>>>>>

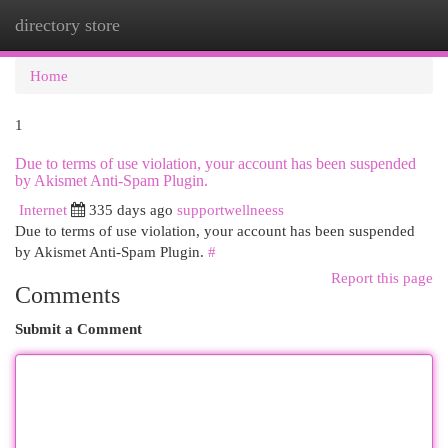
directory store
Togg
navi
Home
1
Due to terms of use violation, your account has been suspended
by Akismet Anti-Spam Plugin.
Internet
335 days ago
supportwellneess
Due to terms of use violation, your account has been suspended
by Akismet Anti-Spam Plugin.
#
Report this page
Comments
Submit a Comment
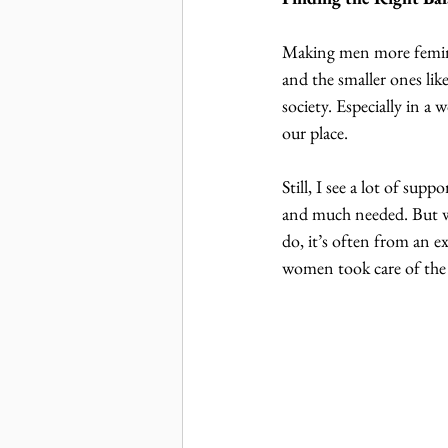
Making men more feminin
and the smaller ones like
society. Especially in a 
our place.
Still, I see a lot of sup
and much needed. But w
do, it’s often from an 
women took care of the k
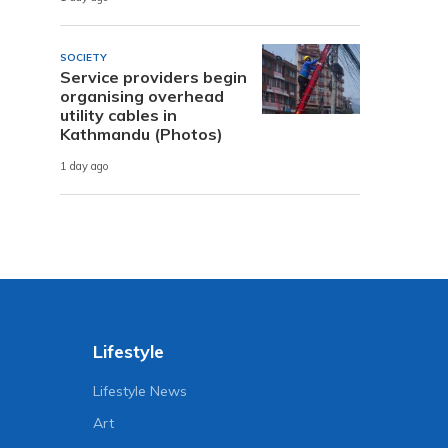
SOCIETY
Service providers begin
organising overhead
utility cables in
Kathmandu (Photos)
1 day ago
Lifestyle
Lifestyle News
Art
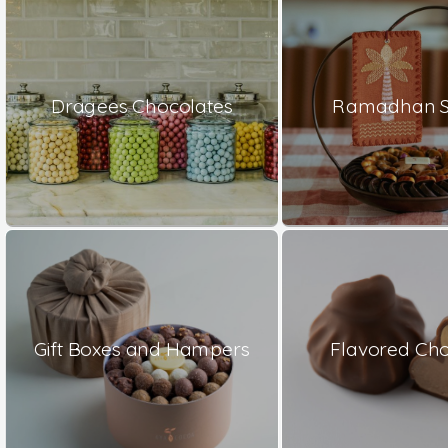
Dragees Chocolates
Ramadhan S
Gift Boxes and Hampers
Flavored Cho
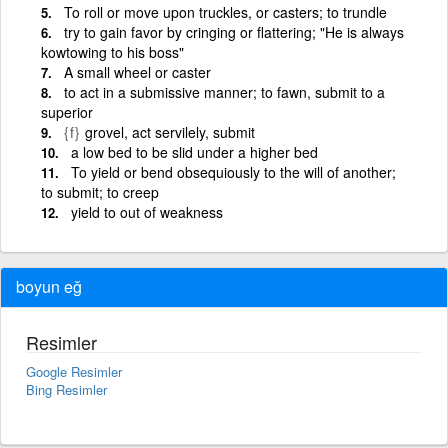
To roll or move upon truckles, or casters; to trundle
try to gain favor by cringing or flattering; "He is always
kowtowing to his boss"
A small wheel or caster
to act in a submissive manner; to fawn, submit to a
superior
{f}
grovel, act servilely, submit
a low bed to be slid under a higher bed
To yield or bend obsequiously to the will of another;
to submit; to creep
yield to out of weakness
boyun eğ
Resimler
Google Resimler
Bing Resimler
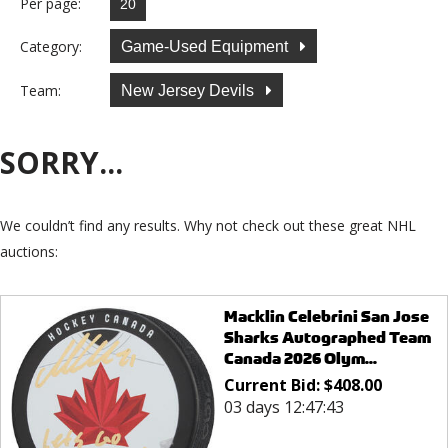
Per page:
Category:
Game-Used Equipment
Team:
New Jersey Devils
SORRY...
We couldn’t find any results. Why not check out these great NHL
auctions:
Macklin Celebrini San Jose
Sharks Autographed Team
Canada 2026 Olym...
Current Bid:
$
408.00
03 days 12:47:43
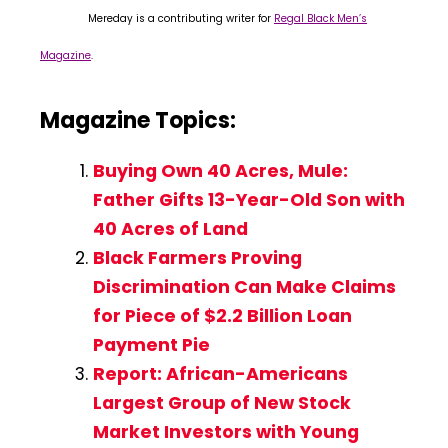
Mereday is a contributing writer for
Regal Black Men’s
Magazine
.
Magazine Topics:
Buying Own 40 Acres, Mule:
Father Gifts 13-Year-Old Son with
40 Acres of Land
Black Farmers Proving
Discrimination Can Make Claims
for Piece of $2.2 Billion Loan
Payment Pie
Report: African-Americans
Largest Group of New Stock
Market Investors with Young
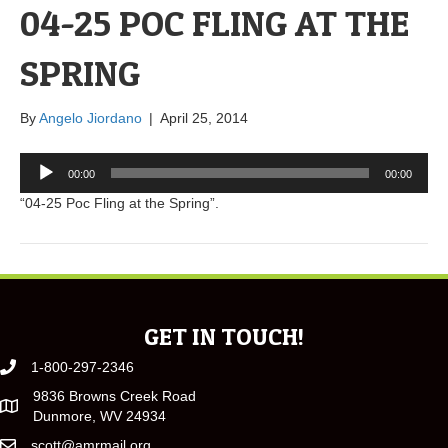
04-25 POC FLING AT THE
SPRING
By
Angelo Jiordano
|
April 25, 2014
Audio
00:00
00:00
Player
“04-25 Poc Fling at the Spring”.
GET IN TOUCH!
1-800-297-2346
9836 Browns Creek Road
Dunmore, WV 24934
scott@amrmail.org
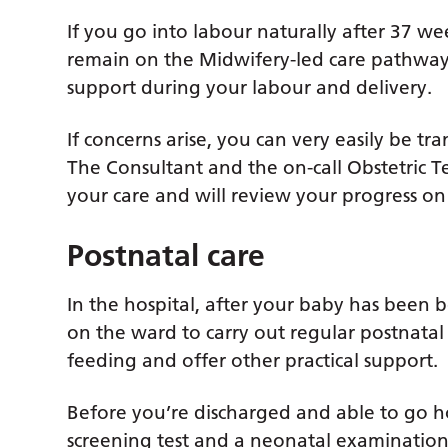
If you go into labour naturally after 37 w
remain on the Midwifery-led care pathway
support during your labour and delivery.
If concerns arise, you can very easily be t
The Consultant and the on-call Obstetric T
your care and will review your progress on 
Postnatal care
In the hospital, after your baby has been 
on the ward to carry out regular postnatal 
feeding and offer other practical support.
Before you’re discharged and able to go h
screening test and a neonatal examination, 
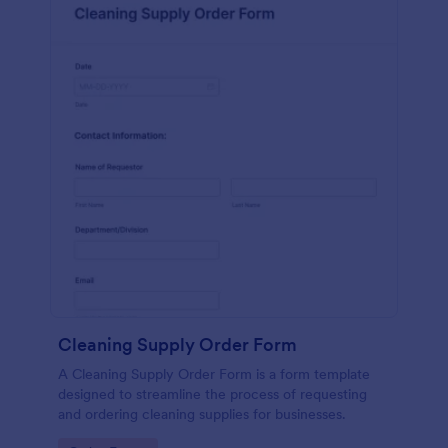
Cleaning Supply Order Form
A Cleaning Supply Order Form is a form template
designed to streamline the process of requesting
and ordering cleaning supplies for businesses.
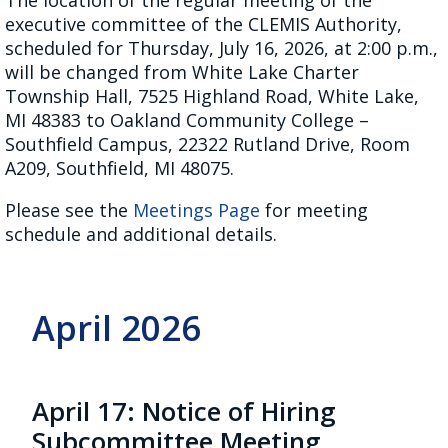
executive committee of the CLEMIS Authority,
scheduled for Thursday, July 16, 2026, at 2:00 p.m.,
will be changed from White Lake Charter
Township Hall, 7525 Highland Road, White Lake,
MI 48383 to Oakland Community College –
Southfield Campus, 22322 Rutland Drive, Room
A209, Southfield, MI 48075.
Please see the
Meetings Page
for meeting
schedule and additional details.
April 2026
April 17: Notice of Hiring
Subcommittee Meeting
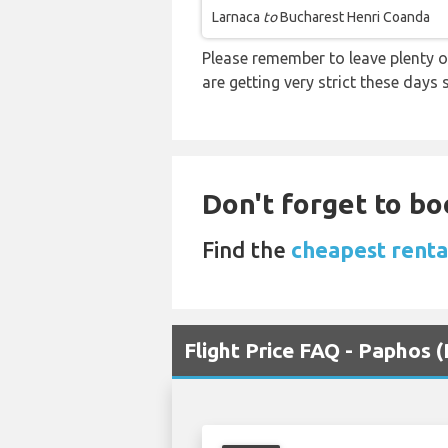
Larnaca
to
Bucharest Henri Coanda
Please remember to leave plenty o
are getting very strict these days
Don't forget to bo
Find the
cheapest renta
Flight Price FAQ - Paphos 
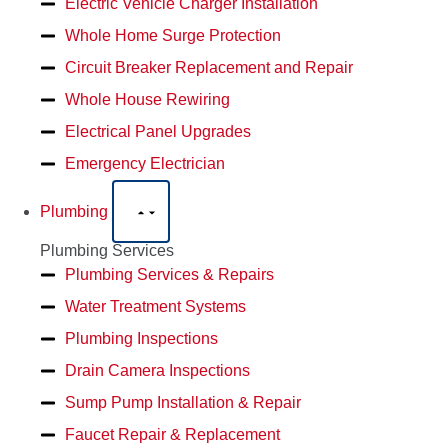
Electric Vehicle Charger Installation
Whole Home Surge Protection
Circuit Breaker Replacement and Repair
Whole House Rewiring
Electrical Panel Upgrades
Emergency Electrician
Plumbing
Plumbing Services
Plumbing Services & Repairs
Water Treatment Systems
Plumbing Inspections
Drain Camera Inspections
Sump Pump Installation & Repair
Faucet Repair & Replacement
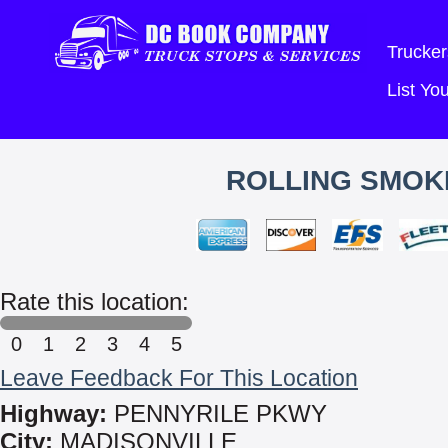
Trucker
List Y
ROLLING SMOKE
Rate this location:
0
1
2
3
4
5
Leave Feedback For This Location
Highway:
PENNYRILE PKWY
City:
MADISONVILLE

<<<<<

Task prompt:
Copy out the text of the material from the line containing "To roll or move" through the line containing "and ordering cleaning", both of those lines included, and leave the pictures out.

Written response:
To roll or move upon truckles, or casters; to trundle
try to gain favor by cringing or flattering; "He is always
kowtowing to his boss"
A small wheel or caster
to act in a submissive manner; to fawn, submit to a
superior
{f}
grovel, act servilely, submit
a low bed to be slid under a higher bed
To yield or bend obsequiously to the will of another;
to submit; to creep
yield to out of weakness
boyun eğ
Resimler
Google Resimler
Bing Resimler
Per page:
Category:
Game-Used Equipment
Team:
New Jersey Devils
SORRY...
We couldn’t find any results. Why not check out these great NHL
auctions:
Macklin Celebrini San Jose
Sharks Autographed Team
Canada 2026 Olym...
Current Bid:
$
408.00
03 days 12:47:43
Mereday is a contributing writer for
Regal Black Men’s
Magazine
.
Magazine Topics:
Buying Own 40 Acres, Mule:
Father Gifts 13-Year-Old Son with
40 Acres of Land
Black Farmers Proving
Discrimination Can Make Claims
for Piece of $2.2 Billion Loan
Payment Pie
Report: African-Americans
Largest Group of New Stock
Market Investors with Young
04-25 POC FLING AT THE
SPRING
By
Angelo Jiordano
|
April 25, 2014
Audio
00:00
00:00
Player
“04-25 Poc Fling at the Spring”.
GET IN TOUCH!
1-800-297-2346
9836 Browns Creek Road
Dunmore, WV 24934
scott@amrmail.org
If you go into labour naturally after 37 w
remain on the Midwifery-led care pathway
support during your labour and delivery.
If concerns arise, you can very easily be t
The Consultant and the on-call Obstetric T
your care and will review your progress on 
Postnatal care
In the hospital, after your baby has been 
on the ward to carry out regular postnatal 
feeding and offer other practical support.
Before you’re discharged and able to go h
screening test and a neonatal examination, 
Cleaning Supply Order Form
A Cleaning Supply Order Form is a form template
designed to streamline the process of requesting
and ordering cleaning supplies for businesses.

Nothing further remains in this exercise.